Sehabis istrinya tiada, Mada bergegas menjual rumah yang telah belasan tahun ditinggalinya. Terlalu banyak kenangan bersemayam di rumah tersebut dan tak ingin ia terjebak bersamanya. Mada pun hijrah dari tempat itu bersama Devo yang berusia hampir lima tahun. Pembeli rumah tersebut adalah seorang warga negara asing, tapi diatasnamakan orang Indonesia yang sangat dipercayainya.

 

KISAH KEDUA

Memiliki rumah baru, layaklah jika segalanya mesti berbeda. Maka rumah yang belum ada setahun diperbaiki sehabis gempa itu pun dirombak lagi habis-habisan sesuai selera sang pemilik anyar. Perubahan pun kemudian terjadi bulan demi bulan berjalan. Namun, ketika setahun lebih sudah berlalu, renovasi barulah selesai. Pemilik anyar pun mulai mendiami rumahnya. Pada saat rumah tersebut belum ditinggali, proses pembangunan yang tidak sebentar sempat mengusik ketenteraman tetangga sekitar. Ketika akhirnya usai, bentuk rumah ternyata jadi tak nikmat dilihat.
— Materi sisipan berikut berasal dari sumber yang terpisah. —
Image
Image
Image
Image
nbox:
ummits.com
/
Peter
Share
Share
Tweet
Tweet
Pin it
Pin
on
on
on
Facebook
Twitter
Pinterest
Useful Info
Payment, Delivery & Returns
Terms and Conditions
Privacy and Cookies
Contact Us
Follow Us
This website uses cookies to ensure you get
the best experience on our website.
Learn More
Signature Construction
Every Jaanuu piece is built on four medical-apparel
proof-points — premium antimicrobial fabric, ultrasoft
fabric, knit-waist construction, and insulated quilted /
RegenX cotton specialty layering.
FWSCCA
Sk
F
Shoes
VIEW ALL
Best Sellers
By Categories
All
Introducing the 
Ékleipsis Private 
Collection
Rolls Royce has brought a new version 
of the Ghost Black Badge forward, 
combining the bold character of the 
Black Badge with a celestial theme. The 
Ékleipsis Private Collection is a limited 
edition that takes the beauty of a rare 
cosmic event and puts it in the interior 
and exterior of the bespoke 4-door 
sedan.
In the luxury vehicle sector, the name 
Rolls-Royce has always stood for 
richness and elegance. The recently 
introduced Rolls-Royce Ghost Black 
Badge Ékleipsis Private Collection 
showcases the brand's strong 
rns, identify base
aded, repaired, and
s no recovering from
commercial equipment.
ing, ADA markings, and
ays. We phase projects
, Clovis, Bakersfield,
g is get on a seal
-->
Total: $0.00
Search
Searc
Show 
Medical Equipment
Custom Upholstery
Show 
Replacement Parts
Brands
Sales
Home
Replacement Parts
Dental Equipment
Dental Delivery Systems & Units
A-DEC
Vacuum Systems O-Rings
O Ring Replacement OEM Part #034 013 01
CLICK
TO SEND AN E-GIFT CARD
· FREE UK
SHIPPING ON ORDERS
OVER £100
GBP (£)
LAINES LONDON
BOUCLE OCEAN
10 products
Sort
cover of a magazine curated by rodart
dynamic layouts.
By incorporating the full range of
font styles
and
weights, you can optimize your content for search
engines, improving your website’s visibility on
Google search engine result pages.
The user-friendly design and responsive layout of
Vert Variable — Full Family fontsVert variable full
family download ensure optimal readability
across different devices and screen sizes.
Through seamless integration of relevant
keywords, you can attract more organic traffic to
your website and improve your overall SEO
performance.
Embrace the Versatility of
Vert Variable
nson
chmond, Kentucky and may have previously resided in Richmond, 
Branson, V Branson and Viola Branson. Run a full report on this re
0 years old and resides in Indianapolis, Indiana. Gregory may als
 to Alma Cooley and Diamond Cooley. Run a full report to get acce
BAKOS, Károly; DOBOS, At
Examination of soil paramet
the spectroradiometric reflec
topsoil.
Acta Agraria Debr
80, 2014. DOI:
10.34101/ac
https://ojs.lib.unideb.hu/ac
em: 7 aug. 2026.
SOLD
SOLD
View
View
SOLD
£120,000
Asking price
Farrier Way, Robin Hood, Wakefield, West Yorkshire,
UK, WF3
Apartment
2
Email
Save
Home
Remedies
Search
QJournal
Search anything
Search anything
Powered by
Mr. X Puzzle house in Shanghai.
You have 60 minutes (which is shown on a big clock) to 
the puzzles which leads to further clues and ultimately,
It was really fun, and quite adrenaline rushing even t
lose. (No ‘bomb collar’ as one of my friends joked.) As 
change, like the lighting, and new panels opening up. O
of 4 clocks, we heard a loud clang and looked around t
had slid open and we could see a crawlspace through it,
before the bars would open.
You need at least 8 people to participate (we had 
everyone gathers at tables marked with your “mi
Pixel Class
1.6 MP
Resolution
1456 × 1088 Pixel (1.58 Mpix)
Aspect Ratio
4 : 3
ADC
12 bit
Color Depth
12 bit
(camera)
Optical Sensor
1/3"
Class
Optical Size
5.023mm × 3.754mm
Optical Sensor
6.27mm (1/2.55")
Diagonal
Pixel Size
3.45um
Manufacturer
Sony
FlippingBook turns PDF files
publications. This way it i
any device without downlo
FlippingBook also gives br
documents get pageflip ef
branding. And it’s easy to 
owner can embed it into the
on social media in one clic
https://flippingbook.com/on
Bayangkan saja, bagian depan rumah itu didominasi oleh sembilan jendela sebesar pintu dan satu jendela yang bentuknya berbeda di samping pintu yang tingginya tak sejajar pula.

Seorang lelaki tua berkulit putih dan dua lelaki muda berdarah Indonesia -entah siapanya- tinggal di rumah itu. Dua pemuda tersebut biasanya hanya bertelanjang dada dan bercelana pendek kala berada di rumah, termasuk ketika keluar menemui ibu tukang sayur maupun bapak tukang rujak. Berkali sudah mereka mendapat undangan pertemuan warga dan belum pernah sekali pun mau datang. Bahkan ketika tempo hari Ketua RT mengantar undangan sekaligus ingin menyapa warga barunya, malah suara anjingnya belaka yang menyambutnya. Selain itu, barangkali begitu banyak harta berharga yang tersimpan di dalam rumah. Tampaknya mereka begitu takut jika ada yang akan bertamu tanpa diundang. Maka mereka pun memasang pagar kokoh dengan jeruji besi yang tinggi dan rapat. Hal itu membuat rumah tersebut dilihat dari depan bagaikan penjara belaka.